From UPSC perspective, the following things are important :
Prelims level : Indian Constitution and its drafting
Mains level : Read the attached story
- The Indian Constitution, renowned as the world’s lengthiest written Constitution, is not just a legal document but a treasure trove of artistic richness.
- It features intricate hand-painted images and elaborate borders across all its 22 parts, making it the most visually appealing Constitution globally.
Narrative Scheme of Paintings
- Historical Representation: The paintings within the Constitution depict various periods in Indian history, from the Indus Valley civilization to the freedom struggle. Additionally, scenes from the epic tales of Ramayana and Mahabharata are featured.
- Geographical Diversity: These illustrations also capture India’s diverse geography, from the desert with marching camels to the grandeur of the Himalayas.
The Appointment of Artists
- Selection of Nandalal Bose: Nandalal Bose, a renowned artist and close associate of Mahatma Gandhi, was entrusted with the task of illustrating the Constitution in October 1949, just before the final session of the Constituent Assembly.
- Collaborative Effort: Bose collaborated with family members, students, and fellow artists, including Kripal Singh Shekhawat, A Perumal, and Direndrakrishna Deb Burman.
- Calligraphy: While the Constitution itself was handwritten by calligrapher Prem Behari Narain Raizada in a flowing italic style, the Hindi version’s calligraphy was masterfully crafted by Vasant Krishan Vaidya.
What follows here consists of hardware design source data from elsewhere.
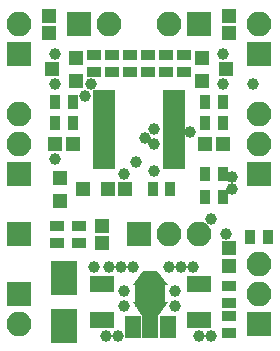
<source format=gbr>
G04 #@! TF.GenerationSoftware,KiCad,Pcbnew,(5.0.0)*
G04 #@! TF.CreationDate,2018-08-22T14:54:55+02:00*
G04 #@! TF.ProjectId,msp430_servo,6D73703433305F736572766F2E6B6963,rev?*
G04 #@! TF.SameCoordinates,Original*
G04 #@! TF.FileFunction,Soldermask,Bot*
G04 #@! TF.FilePolarity,Negative*
%FSLAX46Y46*%
G04 Gerber Fmt 4.6, Leading zero omitted, Abs format (unit mm)*
G04 Created by KiCad (PCBNEW (5.0.0)) date 08/22/18 14:54:55*
%MOMM*%
%LPD*%
G01*
G04 APERTURE LIST*
%ADD10R,2.000000X1.400000*%
%ADD11R,1.200000X1.150000*%
%ADD12R,1.150000X1.200000*%
%ADD13R,2.200000X2.900000*%
%ADD14R,1.850000X0.850000*%
%ADD15C,1.250000*%
%ADD16C,0.100000*%
%ADD17R,1.400000X1.900000*%
%ADD18R,1.400000X2.200000*%
%ADD19R,2.600000X2.240000*%
%ADD20C,1.400000*%
%ADD21R,2.100000X2.100000*%
%ADD22O,2.100000X2.100000*%
%ADD23R,1.300000X1.200000*%
%ADD24R,1.300000X0.900000*%
%ADD25R,0.900000X1.300000*%
%ADD26C,1.000000*%
G04 APERTURE END LIST*
D10*
G04 #@! TO.C,C1*
X146685000Y-118975000D03*
X146685000Y-115975000D03*
G04 #@! TD*
D11*
G04 #@! TO.C,C2*
X144260000Y-104140000D03*
X142760000Y-104140000D03*
G04 #@! TD*
G04 #@! TO.C,C3*
X155460000Y-104140000D03*
X156960000Y-104140000D03*
G04 #@! TD*
D12*
G04 #@! TO.C,C4*
X142240000Y-94730000D03*
X142240000Y-93230000D03*
G04 #@! TD*
G04 #@! TO.C,C5*
X157480000Y-94730000D03*
X157480000Y-93230000D03*
G04 #@! TD*
D10*
G04 #@! TO.C,C6*
X154940000Y-118975000D03*
X154940000Y-115975000D03*
G04 #@! TD*
D11*
G04 #@! TO.C,C7*
X148705000Y-107950000D03*
X147205000Y-107950000D03*
G04 #@! TD*
D12*
G04 #@! TO.C,C8*
X157480000Y-112915000D03*
X157480000Y-114415000D03*
G04 #@! TD*
D13*
G04 #@! TO.C,D1*
X143510000Y-119475000D03*
X143510000Y-115475000D03*
G04 #@! TD*
D14*
G04 #@! TO.C,IC1*
X146910000Y-105795000D03*
X146910000Y-105145000D03*
X146910000Y-104495000D03*
X146910000Y-103845000D03*
X146910000Y-103195000D03*
X146910000Y-102545000D03*
X146910000Y-101895000D03*
X146910000Y-101245000D03*
X146910000Y-100595000D03*
X146910000Y-99945000D03*
X152810000Y-99945000D03*
X152810000Y-100595000D03*
X152810000Y-101245000D03*
X152810000Y-101895000D03*
X152810000Y-102545000D03*
X152810000Y-103195000D03*
X152810000Y-103845000D03*
X152810000Y-104495000D03*
X152810000Y-105145000D03*
X152810000Y-105795000D03*
G04 #@! TD*
D15*
G04 #@! TO.C,IC2*
X150812500Y-115443000D03*
D16*
G36*
X151416132Y-114818000D02*
X152298484Y-116068000D01*
X149326516Y-116068000D01*
X150208868Y-114818000D01*
X151416132Y-114818000D01*
X151416132Y-114818000D01*
G37*
D17*
X152312500Y-119590000D03*
D18*
X150812500Y-119443500D03*
D17*
X149312500Y-119590000D03*
D19*
X150812500Y-116776500D03*
D20*
X150812500Y-118186200D03*
D16*
G36*
X150308369Y-118886200D02*
X149328369Y-117486200D01*
X152296631Y-117486200D01*
X151316631Y-118886200D01*
X150308369Y-118886200D01*
X150308369Y-118886200D01*
G37*
G04 #@! TD*
D21*
G04 #@! TO.C,P1*
X139700000Y-116840000D03*
D22*
X139700000Y-119380000D03*
G04 #@! TD*
D21*
G04 #@! TO.C,P2*
X139700000Y-111760000D03*
G04 #@! TD*
G04 #@! TO.C,P3*
X160020000Y-119380000D03*
D22*
X160020000Y-116840000D03*
X160020000Y-114300000D03*
G04 #@! TD*
D21*
G04 #@! TO.C,P4*
X139700000Y-106680000D03*
D22*
X139700000Y-104140000D03*
X139700000Y-101600000D03*
G04 #@! TD*
D21*
G04 #@! TO.C,P5*
X139700000Y-96520000D03*
D22*
X139700000Y-93980000D03*
G04 #@! TD*
D21*
G04 #@! TO.C,P6*
X144780000Y-93980000D03*
D22*
X147320000Y-93980000D03*
G04 #@! TD*
D21*
G04 #@! TO.C,P7*
X154940000Y-93980000D03*
D22*
X152400000Y-93980000D03*
G04 #@! TD*
D21*
G04 #@! TO.C,P8*
X160020000Y-96520000D03*
D22*
X160020000Y-93980000D03*
G04 #@! TD*
D21*
G04 #@! TO.C,P9*
X160020000Y-106680000D03*
D22*
X160020000Y-104140000D03*
X160020000Y-101600000D03*
G04 #@! TD*
D21*
G04 #@! TO.C,P10*
X149860000Y-111760000D03*
D22*
X152400000Y-111760000D03*
X154940000Y-111760000D03*
G04 #@! TD*
D23*
G04 #@! TO.C,Q1*
X144510000Y-96840000D03*
X144510000Y-98740000D03*
X142510000Y-97790000D03*
G04 #@! TD*
G04 #@! TO.C,Q2*
X155210000Y-98740000D03*
X155210000Y-96840000D03*
X157210000Y-97790000D03*
G04 #@! TD*
D24*
G04 #@! TO.C,R1*
X146050000Y-98032000D03*
X146050000Y-96532000D03*
G04 #@! TD*
D25*
G04 #@! TO.C,R2*
X142760000Y-100584000D03*
X144260000Y-100584000D03*
G04 #@! TD*
D24*
G04 #@! TO.C,R3*
X142875000Y-111010000D03*
X142875000Y-112510000D03*
G04 #@! TD*
G04 #@! TO.C,R4*
X144780000Y-112510000D03*
X144780000Y-111010000D03*
G04 #@! TD*
D25*
G04 #@! TO.C,R5*
X159270000Y-112014000D03*
X160770000Y-112014000D03*
G04 #@! TD*
G04 #@! TO.C,R6*
X144260000Y-102362000D03*
X142760000Y-102362000D03*
G04 #@! TD*
D24*
G04 #@! TO.C,R7*
X149098000Y-98032000D03*
X149098000Y-96532000D03*
G04 #@! TD*
G04 #@! TO.C,R8*
X147574000Y-98032000D03*
X147574000Y-96532000D03*
G04 #@! TD*
D25*
G04 #@! TO.C,R9*
X156960000Y-102362000D03*
X155460000Y-102362000D03*
G04 #@! TD*
D24*
G04 #@! TO.C,R10*
X150622000Y-96532000D03*
X150622000Y-98032000D03*
G04 #@! TD*
G04 #@! TO.C,R11*
X152146000Y-96532000D03*
X152146000Y-98032000D03*
G04 #@! TD*
D25*
G04 #@! TO.C,R12*
X151015000Y-107950000D03*
X152515000Y-107950000D03*
G04 #@! TD*
G04 #@! TO.C,R13*
X156960000Y-100584000D03*
X155460000Y-100584000D03*
G04 #@! TD*
G04 #@! TO.C,R14*
X156960000Y-106680000D03*
X155460000Y-106680000D03*
G04 #@! TD*
D24*
G04 #@! TO.C,R15*
X153670000Y-96532000D03*
X153670000Y-98032000D03*
G04 #@! TD*
D25*
G04 #@! TO.C,R16*
X155460000Y-108585000D03*
X156960000Y-108585000D03*
G04 #@! TD*
D12*
G04 #@! TO.C,C9*
X146685000Y-112510000D03*
X146685000Y-111010000D03*
G04 #@! TD*
D23*
G04 #@! TO.C,D2*
X143145000Y-108900000D03*
X143145000Y-107000000D03*
X145145000Y-107950000D03*
G04 #@! TD*
D24*
G04 #@! TO.C,R17*
X157480000Y-116090000D03*
X157480000Y-117590000D03*
G04 #@! TD*
G04 #@! TO.C,R18*
X157480000Y-118630000D03*
X157480000Y-120130000D03*
G04 #@! TD*
D26*
X148082000Y-120396000D03*
X147066000Y-120396000D03*
X155956000Y-120396000D03*
X154940000Y-120396000D03*
X142748000Y-105410000D03*
X159512000Y-99060000D03*
X156972000Y-99060000D03*
X156972000Y-96520000D03*
X142748000Y-96520000D03*
X142748000Y-99060000D03*
X145288000Y-100076000D03*
X145796000Y-99060000D03*
X152908000Y-117856000D03*
X152908000Y-116586000D03*
X148590000Y-117856000D03*
X148590000Y-116586000D03*
X154432000Y-114554000D03*
X153416000Y-114554000D03*
X152400000Y-114554000D03*
X149352000Y-114554000D03*
X148336000Y-114554000D03*
X147320000Y-114554000D03*
X146050000Y-114554000D03*
X157226000Y-111760000D03*
X148590000Y-106680000D03*
X149606000Y-105664000D03*
X151130000Y-106426000D03*
X154178000Y-103124000D03*
X151130000Y-102870000D03*
X151130000Y-104140000D03*
X155956000Y-110490000D03*
X150368000Y-103632000D03*
X157734000Y-106934000D03*
X157734000Y-107950000D03*
M02*

</source>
Notable Artistic Contributions
- Preamble and National Emblem: The Preamble page features intricate patterns sketched by Beohar Rammanohar Sinha and bears his signature, while Dinanath Bhargava sketched the National Emblem, the Lion Capital of Ashoka.
- Payment for Artists: Records suggest that the artists who painted the historical scenes were paid Rs 25 for each page.
Ideation of Artwork
- No Direct Correlation: Nandalal Bose’s artwork in the Constitution does not have a direct correlation with the text, as he did not illustrate the content of the Constitution itself. Instead, he crafted a visual narrative of India’s history as he envisioned it.
- Changes and Adjustments: A preliminary plan was drawn up for the artwork, which underwent changes with additions and deletions. For instance, a scene featuring ‘portraits of Akbar and Shahjahan with Mughal architecture’ was replaced with an image of Akbar.
Borrowing from History and Religion
- Diverse Representations: The artwork includes depictions of the Bull Seal from the Indus Valley region, scenes from the lives of hermits and ascetics, Buddha in meditation, Mahavir, sculptures from Mahabalipuram, and the descent of the Ganga to Earth.
- Incorporating Epics: Scenes from the Mahabharata and Ramayana are featured in the artwork, symbolizing India’s rich mythological heritage.
- Homage to Tagore: Three landscapes within the Constitution pay tribute to Nobel Laureate Rabindranath Tagore and his composition of the National Anthem, celebrating India’s diverse geographical landscapes.
Celebrating Monarchs and Freedom Fighters
- Emperor Ashoka: Part VII features Emperor Ashoka seated on an elephant, propagating Buddhism.
- King Vikramaditya and Tipu Sultan: Part IX showcases a scene from King Vikramaditya’s court, while Rani Lakshmibai of Jhansi shares the page with Tipu Sultan in Part XVI.
- Gandhi and Freedom Fighters: Mahatma Gandhi appears twice, leading the Dandi March and visiting Noakhali in Bangladesh. Subhas Chandra Bose is depicted saluting the flag with members of the Azad Hind Fauj.